Abstract
In state of the art internal combustion engines less than fifty per cent of the fuel energy is transformed into useful mechanical energy. Most of the fuel energy is dissipated to the environment as thermal energy. Because of limitations in oil production and rising fuel prices, the total efficiency of the internal combustion engine as a system needs to be increased. Due to their mission profile with continuous long-haul driving cycles commercial vehicles provide a very high potential for thermal recovery systems.
The dynamic vehicle simulation model of a truck considered here is called FasiSteam and is a combination of three different simulation tools. The longitudinal dynamic model is calculated in Matlab/Simulink, the thermal management part is modeled in Flowmaster. The third tool, the waste heat recovery model, is built in the multi-engineering simulation software Dymola. The thermal and longitudinal dynamic models are in-house simulation systems of MAN Truck & Bus AG. The waste heat recovery model is connected to these two parts to yield the overall system FasiSteam. This holistic simulation tool enables transient vehicle simulations with respect to the interactions between these three subsystems. FasiSteam allows detailed simulations under various boundary conditions. Thus, for example, different dynamic driving cycles under different ambient conditions can be simulated. Both individual subsystems as well the complex interactions in the entire system can be analyzed.

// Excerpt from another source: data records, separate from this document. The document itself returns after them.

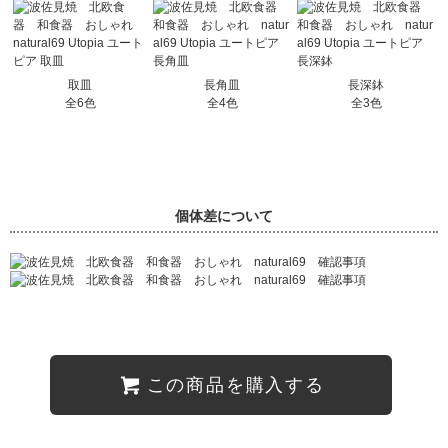
取皿
長角皿
長深鉢
全6色
全4色
全3色
個体差について
この商品を購入する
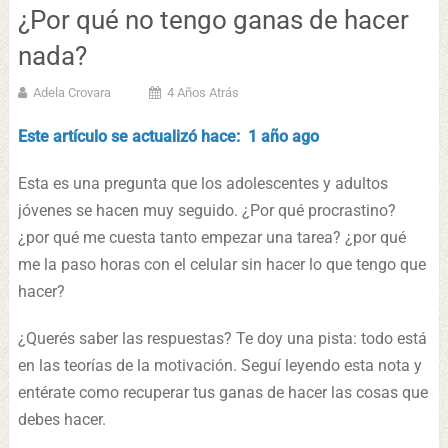
¿Por qué no tengo ganas de hacer
nada?
Adela Crovara
4 Años Atrás
Este artículo se actualizó hace: 1 año ago
Esta es una pregunta que los adolescentes y adultos
jóvenes se hacen muy seguido. ¿Por qué procrastino?
¿por qué me cuesta tanto empezar una tarea? ¿por qué
me la paso horas con el celular sin hacer lo que tengo que
hacer?
¿Querés saber las respuestas? Te doy una pista: todo está
en las teorías de la motivación. Seguí leyendo esta nota y
entérate como recuperar tus ganas de hacer las cosas que
debes hacer.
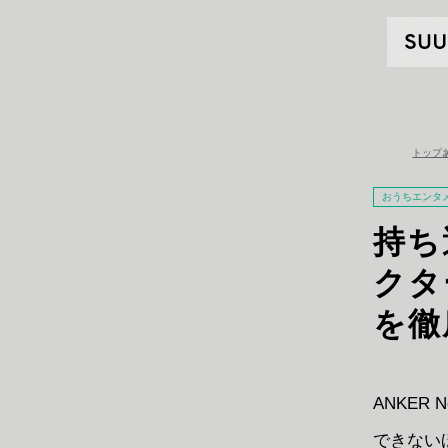
トップ
おうちエンタ
持ち
クター
を徹
ANKER
できない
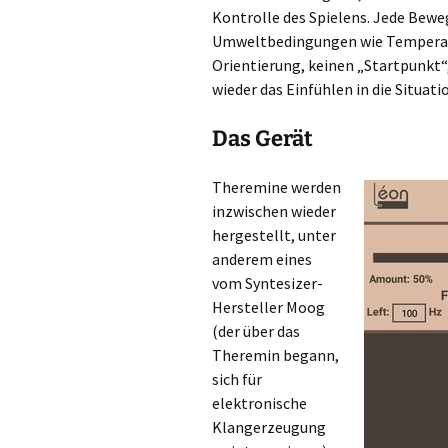
Kontrolle des Spielens. Jede Bewe
Umweltbedingungen wie Temperatur
Orientierung, keinen „Startpunkt“
wieder das Einfühlen in die Situati
Das Gerät
Theremine werden
inzwischen wieder
hergestellt, unter
anderem eines
vom Syntesizer-
Hersteller Moog
(der über das
Theremin begann,
sich für
elektronische
Klangerzeugung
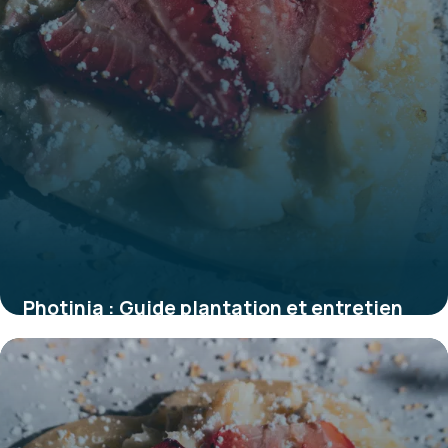
Photinia : Guide plantation et entretien
2 juin 2026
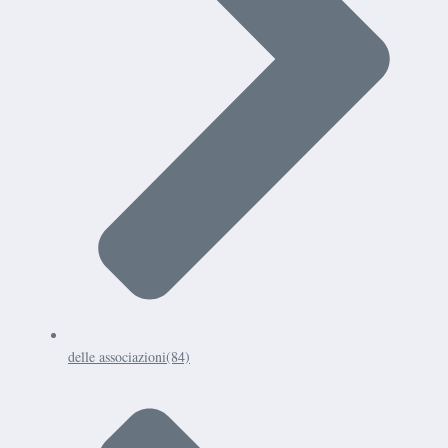
delle associazioni
(84)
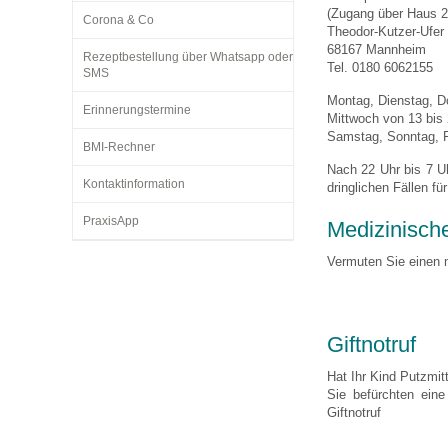
(Zugang über Haus 2
Corona & Co
Theodor-Kutzer-Ufer 
68167 Mannheim
Rezeptbestellung über Whatsapp oder
Impfsicherheit
Notdienste
Empfehlungen zum
Tel. 0180 6062155
SMS
Montag, Dienstag, Do
Erinnerungstermine
Mittwoch von 13 bis
Häufige Fragen
Hörlexikon
Samstag, Sonntag, F
BMI-Rechner
Nach 22 Uhr bis 7 Uh
Kontaktinformation
dringlichen Fällen für
Recht auf Impfung
Material zu den Vo
PraxisApp
Medizinische
Vorsorge- und Impf
Entwicklungskalen
Vermuten Sie einen m
Broschüren und Inf
Giftnotruf
Hat Ihr Kind Putzmit
Familienzeit gesun
Sie befürchten eine
Giftnotruf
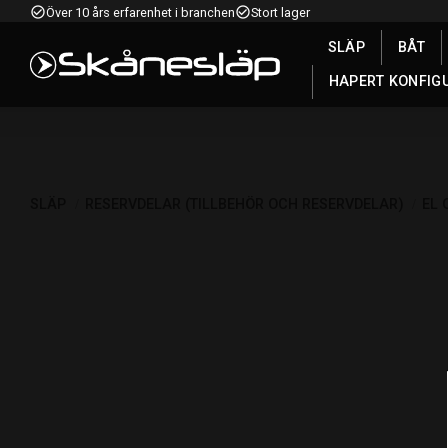
check_circle_outline
check_circle_outline
Över 10 års erfarenhet i branchen
Stort lager
SLÄP
BÅT
HAPERT KONFIG
SLÄP
RESERVDELAR (TILLBEHÖR OCH RESERVDELAR)
EL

In this paper the results of a dynamic vehicle model for waste heat recovery concepts for commercial vehicles will be presented. The simulation models are based mainly on physical correlations and are compared with test bench results. Both stationary and transient validations are performed. The main focus is on predicting and optimizing fuel efficiency. However, the results can be used to design the individual system components as well as for controlling and optimizing the overall system operation. With the object-oriented modeling it is possible to change certain components in the Rankine cycle with little effort. Simulation results for different types of expansion machines, e. g. piston expanders or steam turbines, will thus be shown. Furthermore, the thermal inertia in the Rankine cycle and the resulting effects are presented.
The design and the validation of models are based on prototypes, which means that the results do not represent the optimum: with adjusted components and optimized controllers the fuel economy can be further improved. This paper shows only one possible configuration of the Rankine cycle, and the interaction with the engine's combustion process is not yet considered. The results from a transient co-simulation of a dynamic commercial vehicle in combination with a Rankine cycle are new. Beside this, the different types of expansion machines have not yet been compared and the influence of thermal inertia effects on the system is still unknown. A validated dynamic commercial vehicle simulation model combined with a Rankine cycle has been developed. With this simulation tool viable conclusions can be drawn about the effects of thermal recuperation measures in commercial vehicles.
KEYWORDS – Waste Heat Recovery; Rankine Cycle; Commercial Vehicle; Dynamic Vehicle Simulation; Fuel Efficiency;